Updated: May 14, 2021 8:29:25 am
It’s been a heartbreaking week for the world of sport. After two Olympic gold medal winning hockey legends, Covid-19 took away Indian table tennis’s original poster boy — Venugopal Chandrasekar. Chandra wasn’t just a daredevil paddler with jaw-dropping table craft. He was also a strong-willed champion who didn’t let a four-month coma deflate his enthusiasm for life, a fighter who won a landmark medico-legal case and a dedicated coach with an obsession to keep India’s table tennis assembly line running.
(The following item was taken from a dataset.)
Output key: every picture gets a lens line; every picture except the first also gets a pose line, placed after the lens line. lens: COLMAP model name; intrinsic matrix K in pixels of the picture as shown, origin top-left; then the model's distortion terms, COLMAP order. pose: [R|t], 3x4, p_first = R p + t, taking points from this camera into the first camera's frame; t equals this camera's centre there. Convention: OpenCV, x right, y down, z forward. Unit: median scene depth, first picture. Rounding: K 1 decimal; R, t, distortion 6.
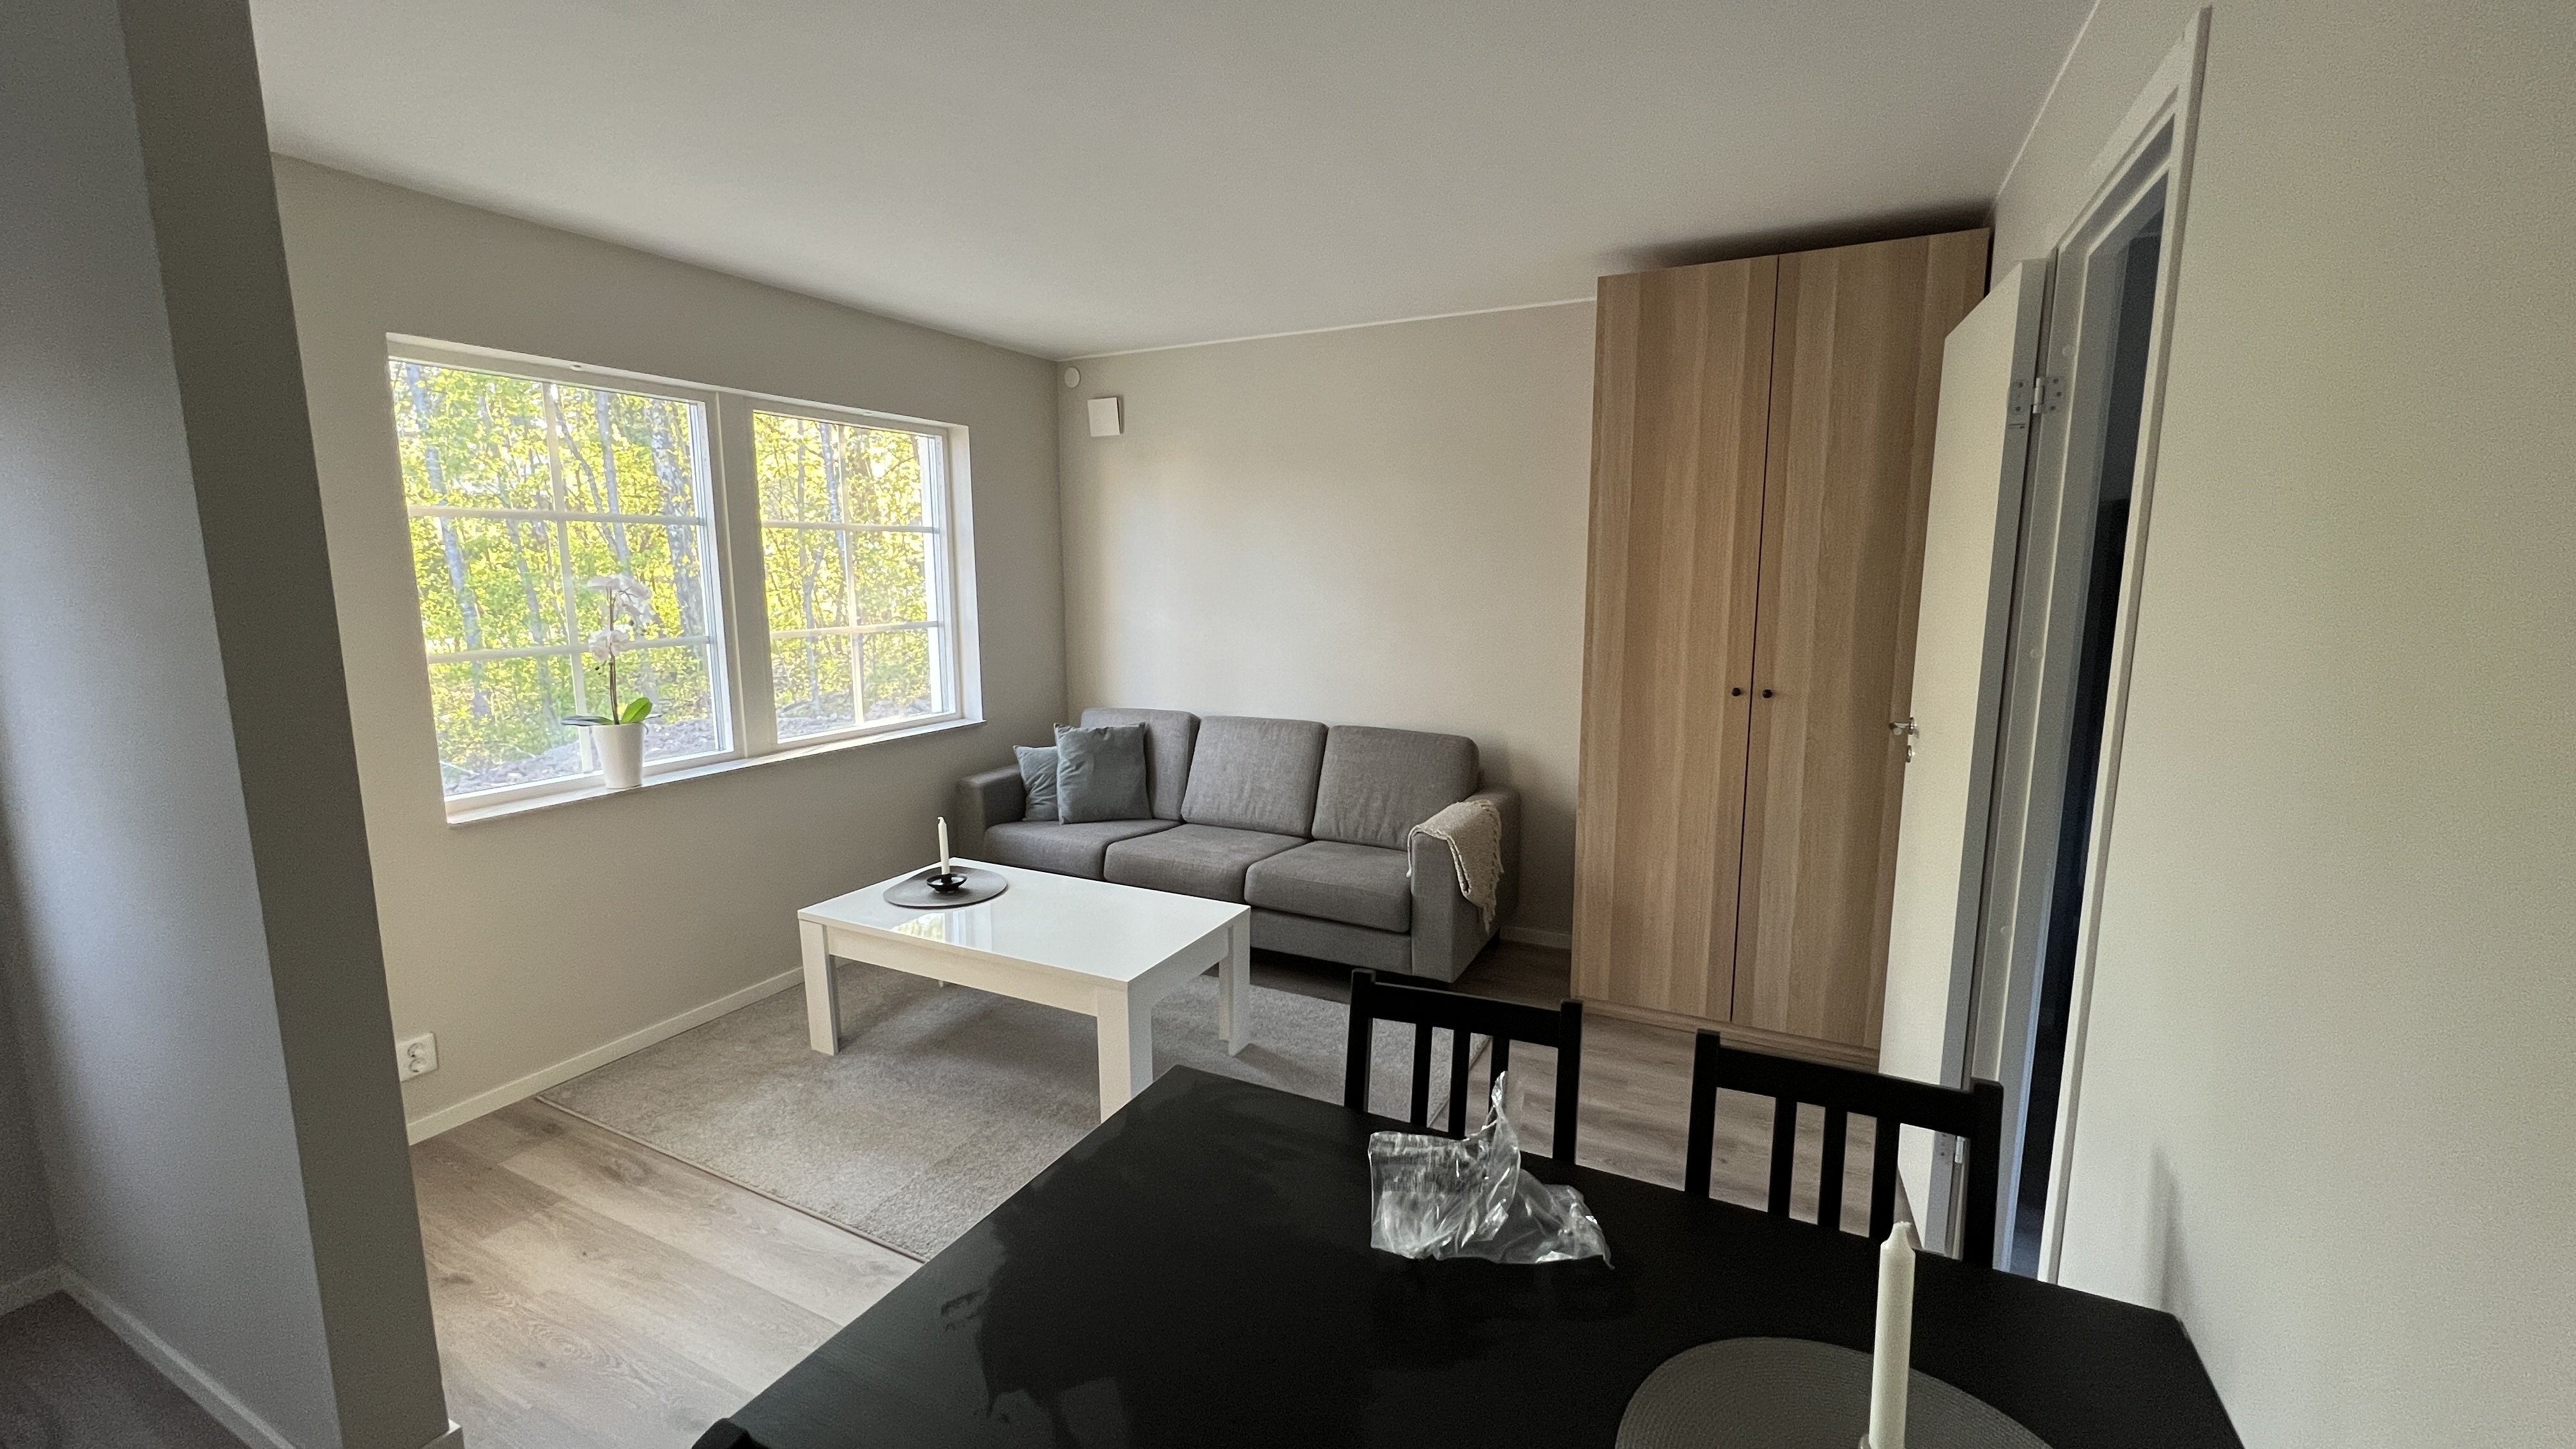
lens RADIAL K [[1040.3, 0, 1277.0], [0, 1040.3, 726.8], [0, 0, 1]] dist [0.000061, 0.000036]
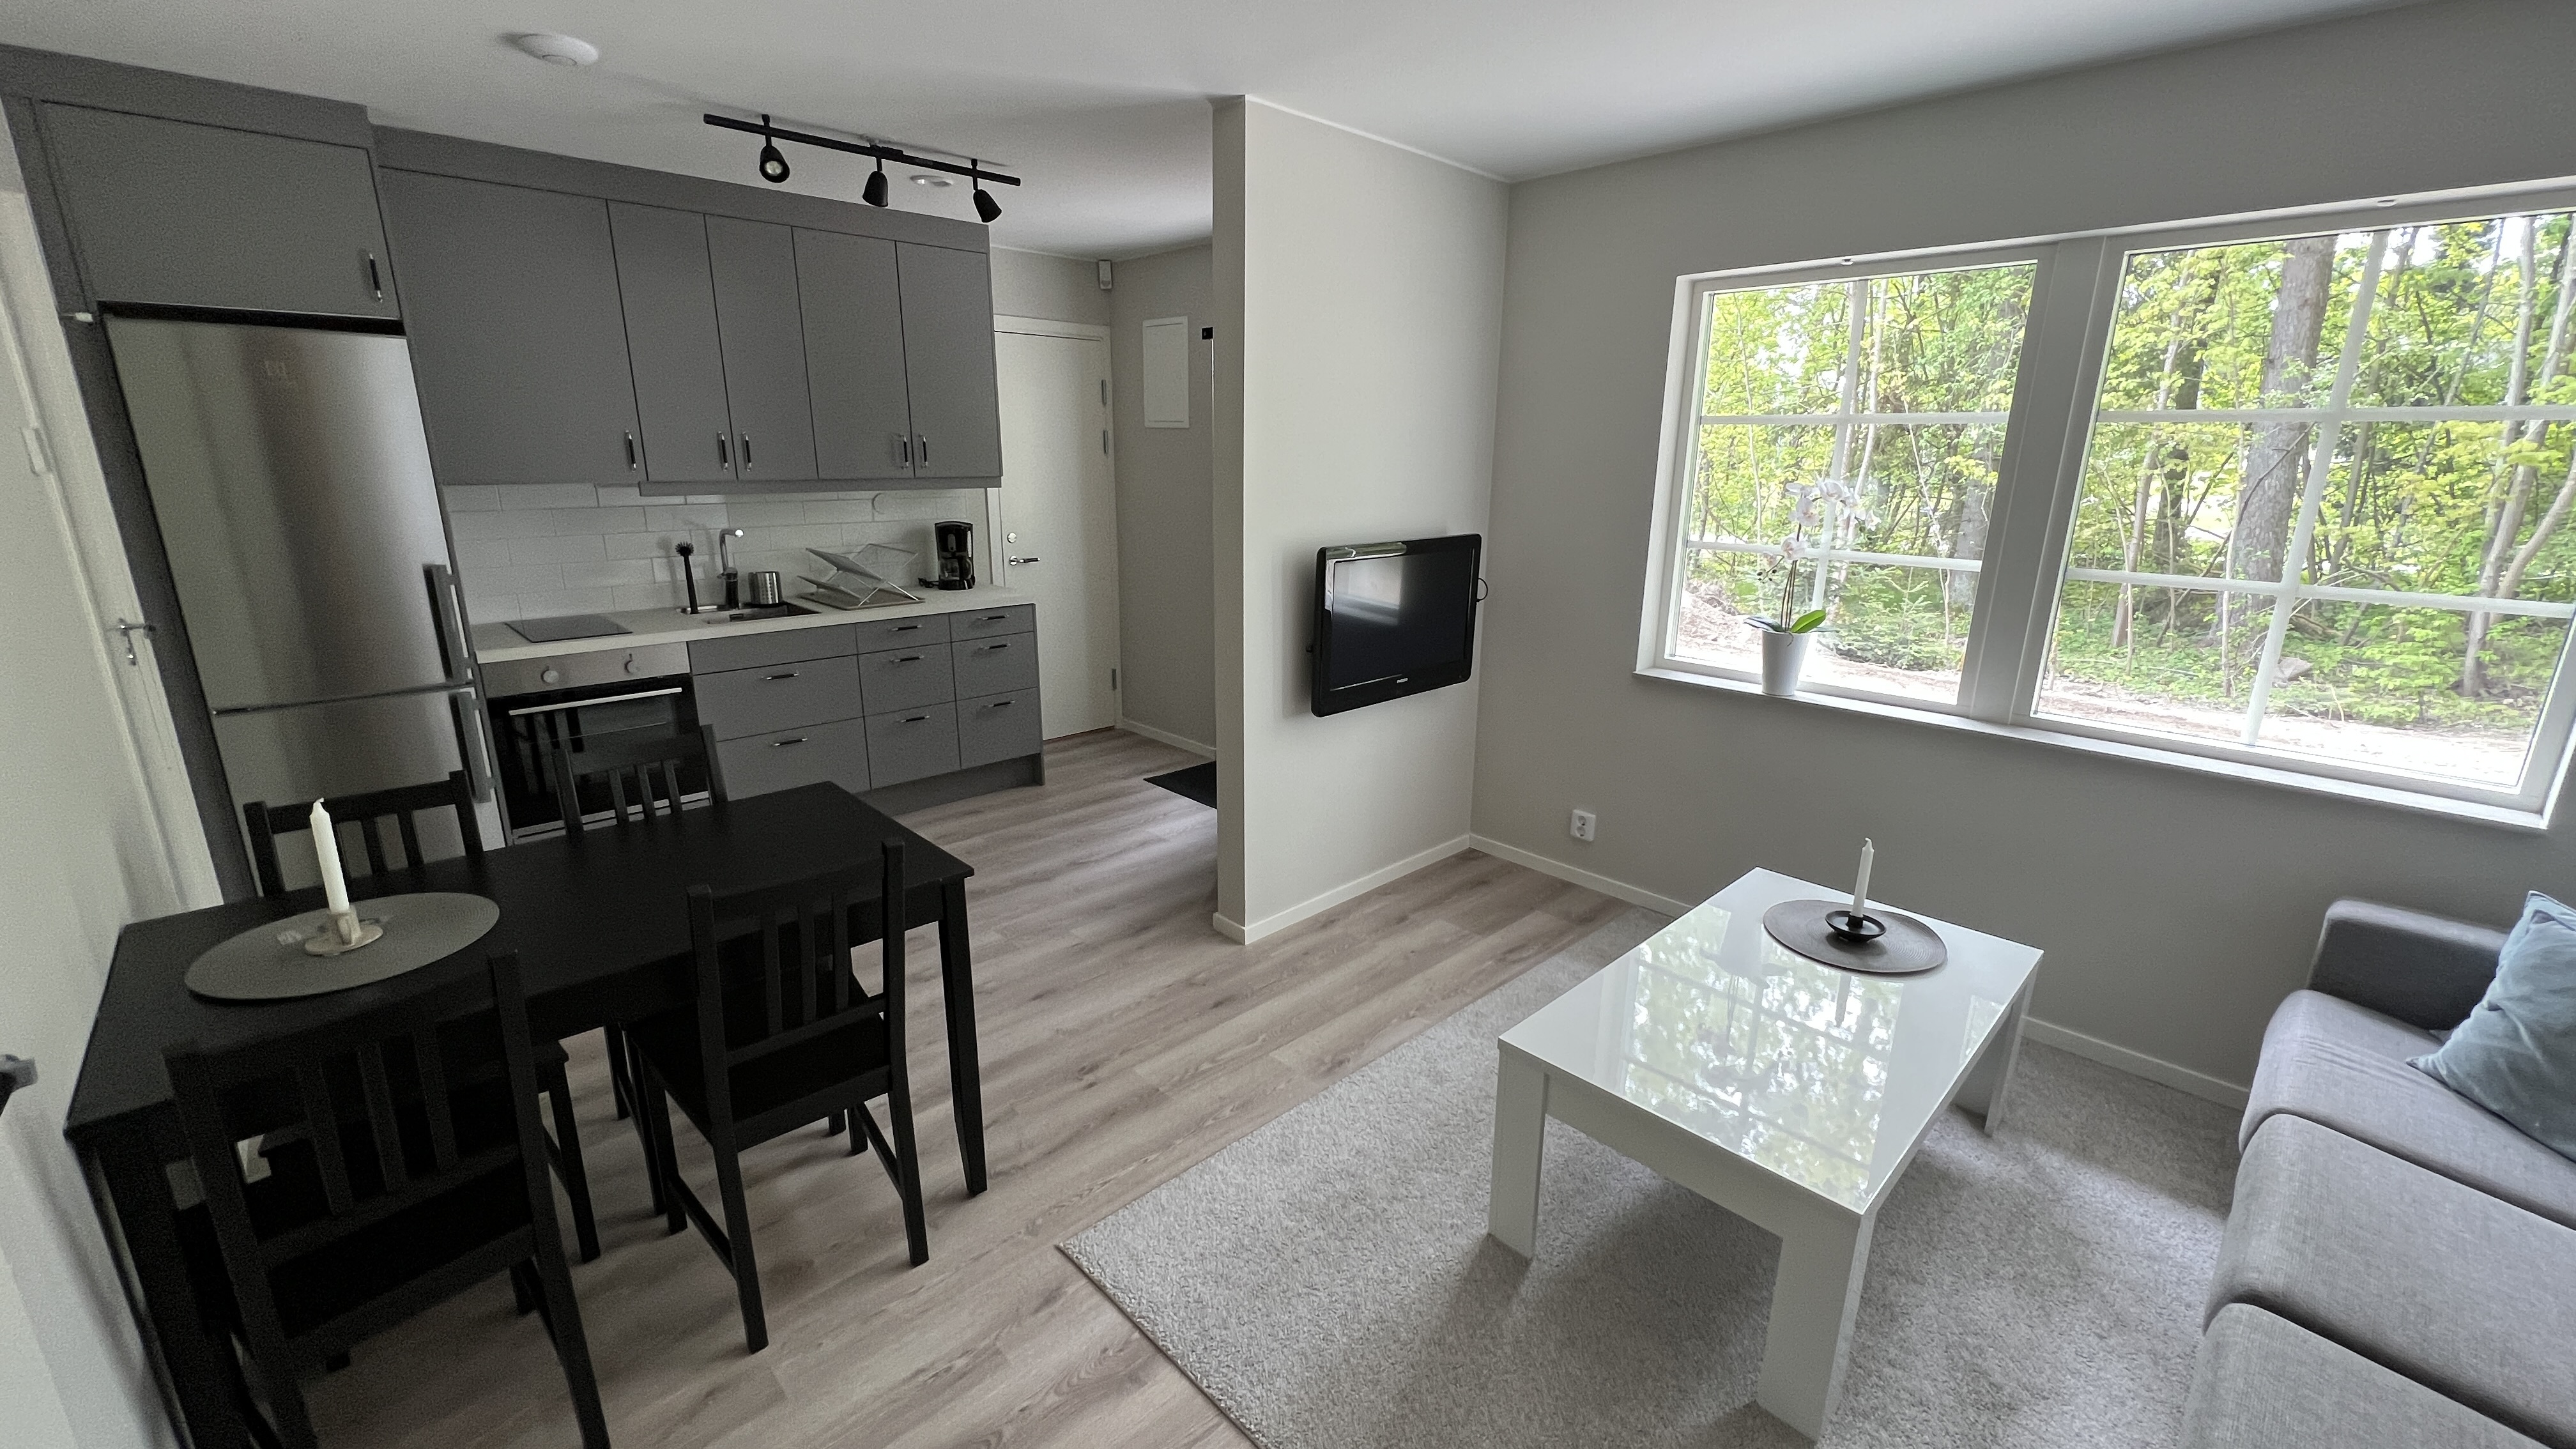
lens RADIAL K [[1040.3, 0, 1271.9], [0, 1040.3, 717.7], [0, 0, 1]] dist [0.000061, 0.000036]
pose [[-0.337853, 0.245029, -0.908744, 0.441152], [-0.152893, 0.938406, 0.309869, -0.149636], [0.928698, 0.243631, -0.279580, 0.802398]]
Chandra’s peak as a player was in the late ’70s and early ’80s, the pre-television era when even non-cricket stadiums would have “houseful” signs on match days. Table tennis stars were household names and impressionable, sports-crazy school kids hunted for their posters to decorate their rooms. Old-timers also talk about tournaments where the police had to lathi-charge unruly crowds gathered to catch a glimpse of Chandra’s mesmerising forehand, the graceful footwork, the artistry in his strokes, and the nonchalant trickery that made him the most watchable player of that generation. However, that magical spell didn’t last long. At just 25, a botched knee surgery almost felled the national hero. He recovered but his balance and eyesight had deteriorated. That didn’t see him part ways with table tennis. As a coach, he groomed top national players like S Raman and G Sathiyan.
The work that Chandra and his contemporaries, like Kamlesh Mehta, put in has seen a new wave in Indian table tennis. Sathiyan was a part of the Indian team that won a historic bronze at the Asian Games 2018. Indian paddlers can now dream of being on a podium at tournaments that have players from China, Korea and Japan. Chandra lived his dream through his students. He gave back to the sport more than what he got from it.